The U.S. Department of Labor on Thursday published compliance assistance for 401(k) plan fiduciaries considering plan investments in cryptocurrencies.

According to the DOL’s announcement, formally referred to as Compliance Assistance Release No. 2022-01, the goal of the compliance assistance is to protect the retirement savings of U.S. workers from extreme volatility and legal risks.

Published by the DOL’s Employee Benefits Security Administration, the compliance assistance cautions plan fiduciaries to exercise “extreme care” before they consider adding a cryptocurrency option to a 401(k) plan’s investment menu for plan participants. As the EBSA points out, the Employee Retirement Income Security Act of 1974 requires plan fiduciaries to act solely in the financial interests of plan participants and adhere to the standards of professional care in considering investment options for participants in 401(k) plans.

“Today’s announcement reminds plan fiduciaries of their important role in selecting investment options for 401(k) plan menus,” says Employee Benefits Security Administration Acting Assistant Secretary Ali Khawar. “At this stage of cryptocurrency’s development, fiduciaries must exercise extreme care before including direct investment options in cryptocurrency.”

The full text of the release, available here, is complemented by an informal blog post published by Khawar. In the release, the EBSA says cryptocurrencies tend to be too speculative and volatile investments to serve a meaningful purpose in tax-qualified retirement plans. As the release explains, at this stage in their development, cryptocurrencies have been subject to extreme price volatility, which may be due to the many uncertainties associated with valuing these assets. Other issues cited by the EBSA include the speculative conduct of crypto market participants and the security risks demonstrated by widely published incidents of theft and fraud.

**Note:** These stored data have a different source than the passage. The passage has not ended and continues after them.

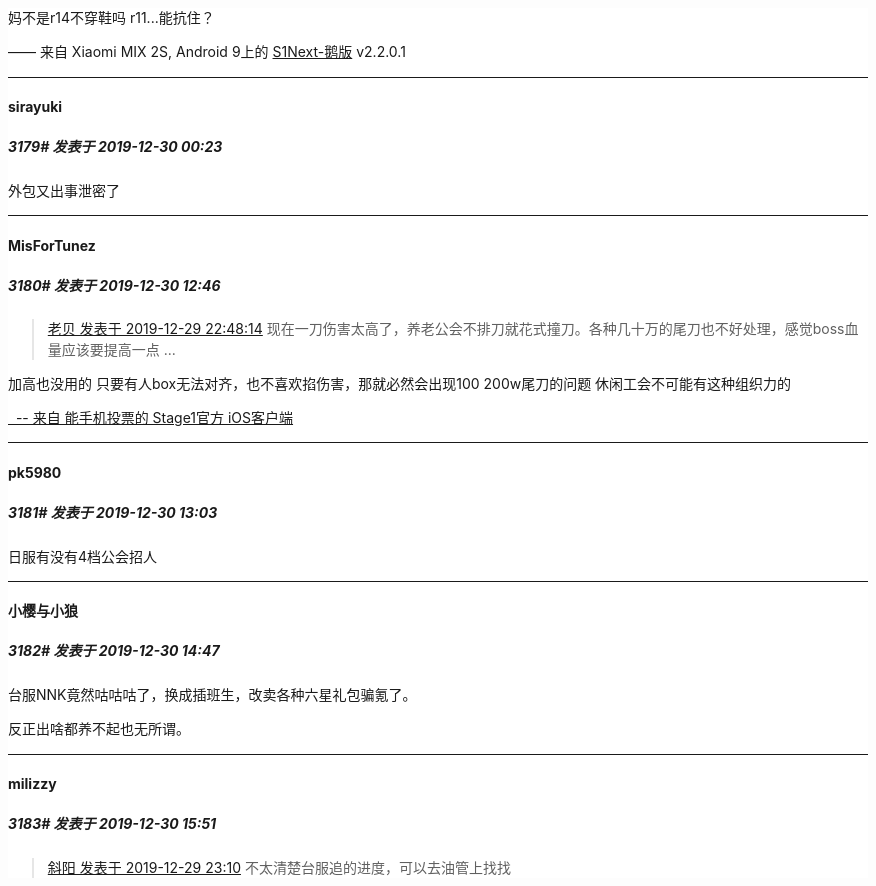 
妈不是r14不穿鞋吗
r11...能抗住？

—— 来自 Xiaomi MIX 2S, Android 9上的 [S1Next-鹅版](https://github.com/ykrank/S1-Next/releases) v2.2.0.1


*****

####  sirayuki  
##### 3179#       发表于 2019-12-30 00:23


外包又出事泄密了


*****

####  MisForTunez  
##### 3180#       发表于 2019-12-30 12:46


<blockquote><a href="httphttps://bbs.saraba1st.com/2b/forum.php?mod=redirect&amp;goto=findpost&amp;pid=46027308&amp;ptid=1582120" target="_blank">老贝 发表于 2019-12-29 22:48:14</a>
现在一刀伤害太高了，养老公会不排刀就花式撞刀。各种几十万的尾刀也不好处理，感觉boss血量应该要提高一点 ...</blockquote>加高也没用的
只要有人box无法对齐，也不喜欢掐伤害，那就必然会出现100 200w尾刀的问题
休闲工会不可能有这种组织力的

[  -- 来自 能手机投票的 Stage1官方 iOS客户端](https://itunes.apple.com/fi/app/saraba1st/id1221237470?mt=8)


*****

####  pk5980  
##### 3181#       发表于 2019-12-30 13:03


日服有没有4档公会招人


*****

####  小樱与小狼  
##### 3182#       发表于 2019-12-30 14:47


台服NNK竟然咕咕咕了，换成插班生，改卖各种六星礼包骗氪了。

反正出啥都养不起也无所谓。


*****

####  milizzy  
##### 3183#       发表于 2019-12-30 15:51


<blockquote><a href="httphttps://bbs.saraba1st.com/2b/forum.php?mod=redirect&amp;goto=findpost&amp;pid=46027484&amp;ptid=1582120" target="_blank">斜阳 发表于 2019-12-29 23:10</a>
不太清楚台服追的进度，可以去油管上找找
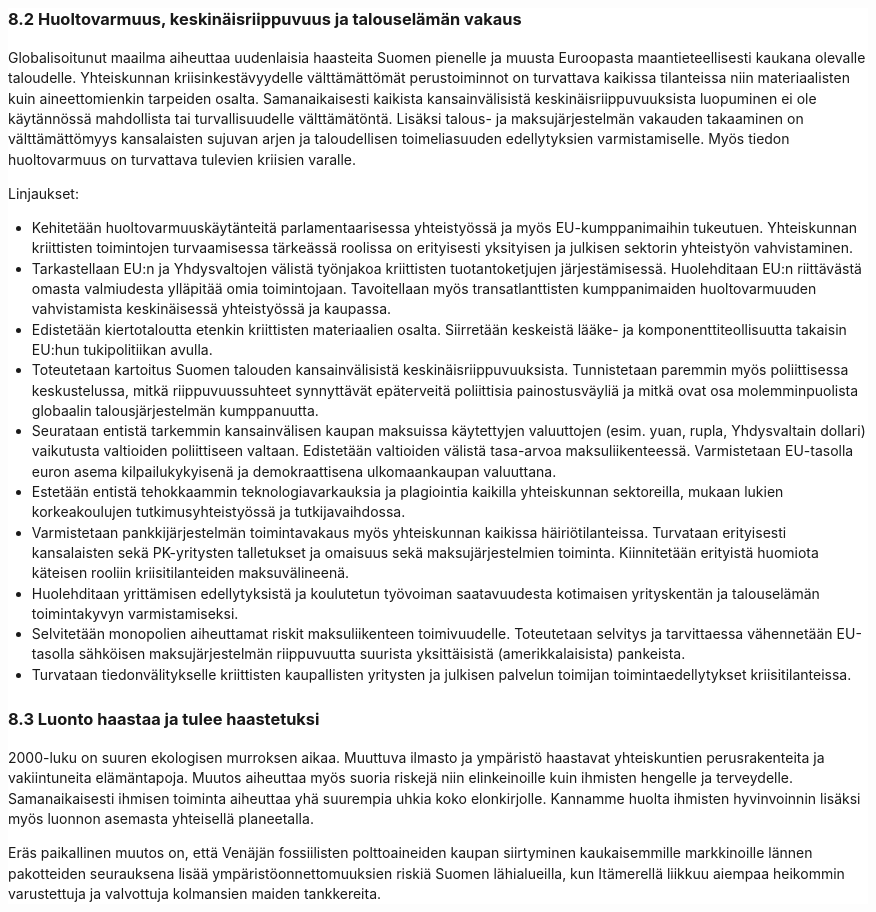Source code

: ### 8.2 Huoltovarmuus, keskinäisriippuvuus ja talouselämän vakaus

Globalisoitunut maailma aiheuttaa uudenlaisia haasteita Suomen pienelle ja muusta Euroopasta maantieteellisesti kaukana olevalle taloudelle. Yhteiskunnan kriisinkestävyydelle välttämättömät perustoiminnot on turvattava kaikissa tilanteissa niin materiaalisten kuin aineettomienkin tarpeiden osalta. Samanaikaisesti kaikista kansainvälisistä keskinäisriippuvuuksista luopuminen ei ole käytännössä mahdollista tai turvallisuudelle välttämätöntä. Lisäksi talous- ja maksujärjestelmän vakauden takaaminen on välttämättömyys kansalaisten sujuvan arjen ja taloudellisen toimeliasuuden edellytyksien varmistamiselle. Myös tiedon huoltovarmuus on turvattava tulevien kriisien varalle.

Linjaukset:

* Kehitetään huoltovarmuuskäytänteitä parlamentaarisessa yhteistyössä ja myös EU-kumppanimaihin tukeutuen. Yhteiskunnan kriittisten toimintojen turvaamisessa tärkeässä roolissa on erityisesti yksityisen ja julkisen sektorin yhteistyön vahvistaminen.
* Tarkastellaan EU:n ja Yhdysvaltojen välistä työnjakoa kriittisten tuotantoketjujen järjestämisessä. Huolehditaan EU:n riittävästä omasta valmiudesta ylläpitää omia toimintojaan. Tavoitellaan myös transatlanttisten kumppanimaiden huoltovarmuuden vahvistamista keskinäisessä yhteistyössä ja kaupassa.
* Edistetään kiertotaloutta etenkin kriittisten materiaalien osalta. Siirretään keskeistä lääke- ja komponenttiteollisuutta takaisin EU:hun tukipolitiikan avulla.
* Toteutetaan kartoitus Suomen talouden kansainvälisistä keskinäisriippuvuuksista. Tunnistetaan paremmin myös poliittisessa keskustelussa, mitkä riippuvuussuhteet synnyttävät epäterveitä poliittisia painostusväyliä ja mitkä ovat osa molemminpuolista globaalin talousjärjestelmän kumppanuutta.
* Seurataan entistä tarkemmin kansainvälisen kaupan maksuissa käytettyjen valuuttojen (esim. yuan, rupla, Yhdysvaltain dollari) vaikutusta valtioiden poliittiseen valtaan. Edistetään valtioiden välistä tasa-arvoa maksuliikenteessä. Varmistetaan EU-tasolla euron asema kilpailukykyisenä ja demokraattisena ulkomaankaupan valuuttana.
* Estetään entistä tehokkaammin teknologiavarkauksia ja plagiointia kaikilla yhteiskunnan sektoreilla, mukaan lukien korkeakoulujen tutkimusyhteistyössä ja tutkijavaihdossa.
* Varmistetaan pankkijärjestelmän toimintavakaus myös yhteiskunnan kaikissa häiriötilanteissa. Turvataan erityisesti kansalaisten sekä PK-yritysten talletukset ja omaisuus sekä maksujärjestelmien toiminta. Kiinnitetään erityistä huomiota käteisen rooliin kriisitilanteiden maksuvälineenä.
* Huolehditaan yrittämisen edellytyksistä ja koulutetun työvoiman saatavuudesta kotimaisen yrityskentän ja talouselämän toimintakyvyn varmistamiseksi.
* Selvitetään monopolien aiheuttamat riskit maksuliikenteen toimivuudelle. Toteutetaan selvitys ja tarvittaessa vähennetään EU-tasolla sähköisen maksujärjestelmän riippuvuutta suurista yksittäisistä (amerikkalaisista) pankeista.
* Turvataan tiedonvälitykselle kriittisten kaupallisten yritysten ja julkisen palvelun toimijan toimintaedellytykset kriisitilanteissa.

### 8.3 Luonto haastaa ja tulee haastetuksi

2000-luku on suuren ekologisen murroksen aikaa. Muuttuva ilmasto ja ympäristö haastavat yhteiskuntien perusrakenteita ja vakiintuneita elämäntapoja. Muutos aiheuttaa myös suoria riskejä niin elinkeinoille kuin ihmisten hengelle ja terveydelle. Samanaikaisesti ihmisen toiminta aiheuttaa yhä suurempia uhkia koko elonkirjolle. Kannamme huolta ihmisten hyvinvoinnin lisäksi myös luonnon asemasta yhteisellä planeetalla.

Eräs paikallinen muutos on, että Venäjän fossiilisten polttoaineiden kaupan siirtyminen kaukaisemmille markkinoille lännen pakotteiden seurauksena lisää ympäristöonnettomuuksien riskiä Suomen lähialueilla, kun Itämerellä liikkuu aiempaa heikommin varustettuja ja valvottuja kolmansien maiden tankkereita.
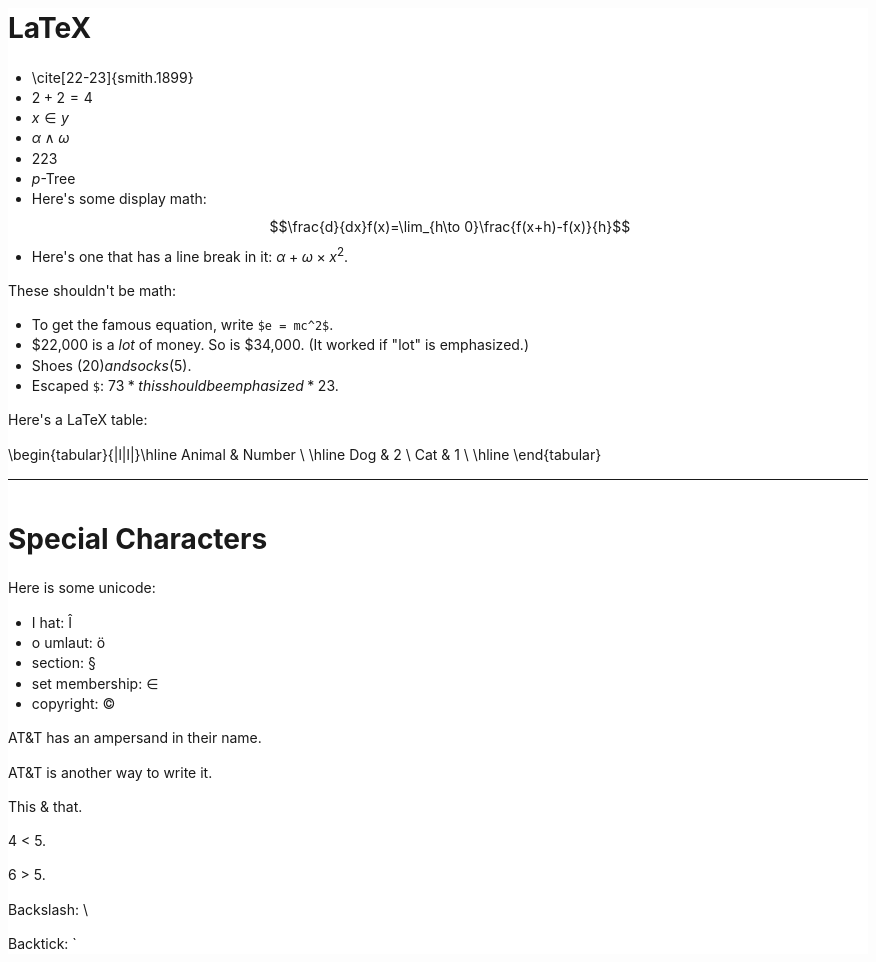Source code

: # LaTeX

-   \cite[22-23]{smith.1899}
-   $2+2=4$
-   $x \in y$
-   $\alpha \wedge \omega$
-   $223$
-   $p$-Tree
-   Here's some display math:
    $$\frac{d}{dx}f(x)=\lim_{h\to 0}\frac{f(x+h)-f(x)}{h}$$
-   Here's one that has a line break in it:
    $\alpha + \omega \times x^2$.

These shouldn't be math:

-   To get the famous equation, write `$e = mc^2$`.
-   $22,000 is a *lot* of money. So is $34,000. (It worked if "lot"
    is emphasized.)
-   Shoes ($20) and socks ($5).
-   Escaped `$`: $73 *this should be emphasized* 23$.

Here's a LaTeX table:

\begin{tabular}{|l|l|}\hline
Animal & Number \\ \hline
Dog    & 2      \\
Cat    & 1      \\ \hline
\end{tabular}


* * * * *

# Special Characters

Here is some unicode:

-   I hat: Î
-   o umlaut: ö
-   section: §
-   set membership: ∈
-   copyright: ©

AT&T has an ampersand in their name.

AT&T is another way to write it.

This & that.

4 < 5.

6 \> 5.

Backslash: \\

Backtick: \`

The EBSA says cryptocurrencies are often promoted as innovative investments that offer investors unique potential for outsized profits. As such, the EBSA says, these investments can all too easily attract investments from inexpert plan participants with great expectations of high returns and little appreciation of the risks the investments pose to their retirement investments. The release emphasizes that cryptocurrencies are very different from typical retirement plan investments, and it can be extraordinarily difficult, even for expert investors, to evaluate these assets and separate the facts from the hype.

Other concerns cited by the EBSA relate to custodial and recordkeeping considerations, which are extremely important in the ERISA fiduciary context. The EBSA says cryptocurrencies are not held like traditional plan assets in trust or custodial accounts, nor are they readily valued compared with other assets or available to pay benefits and plan expenses. With some cryptocurrencies, EBSA warns, simply losing or forgetting a password can result in the loss of the asset forever, while other methods of holding cryptocurrencies can be vulnerable to hackers and theft.

According to the EBSA, the rules and regulations governing the cryptocurrency markets may be evolving, and some market participants may be operating outside of existing regulatory frameworks or not complying with them. Fiduciaries who are considering whether to include a cryptocurrency investment option will have to include in their analysis how regulatory requirements may apply to issuance, investments, trading or other activities and how those regulatory requirements might affect investments by participants in 401(k) plans.

To this end, the EBSA cites a theoretical example wherein the sale of some cryptocurrencies could constitute the unlawful sale of securities in unregistered transactions. Plan fiduciaries must take care to avoid participating in unlawful transactions, exposing themselves to liability and plan participants to the risks of inadequate disclosures and the loss of investor protections that are guaranteed under the securities laws.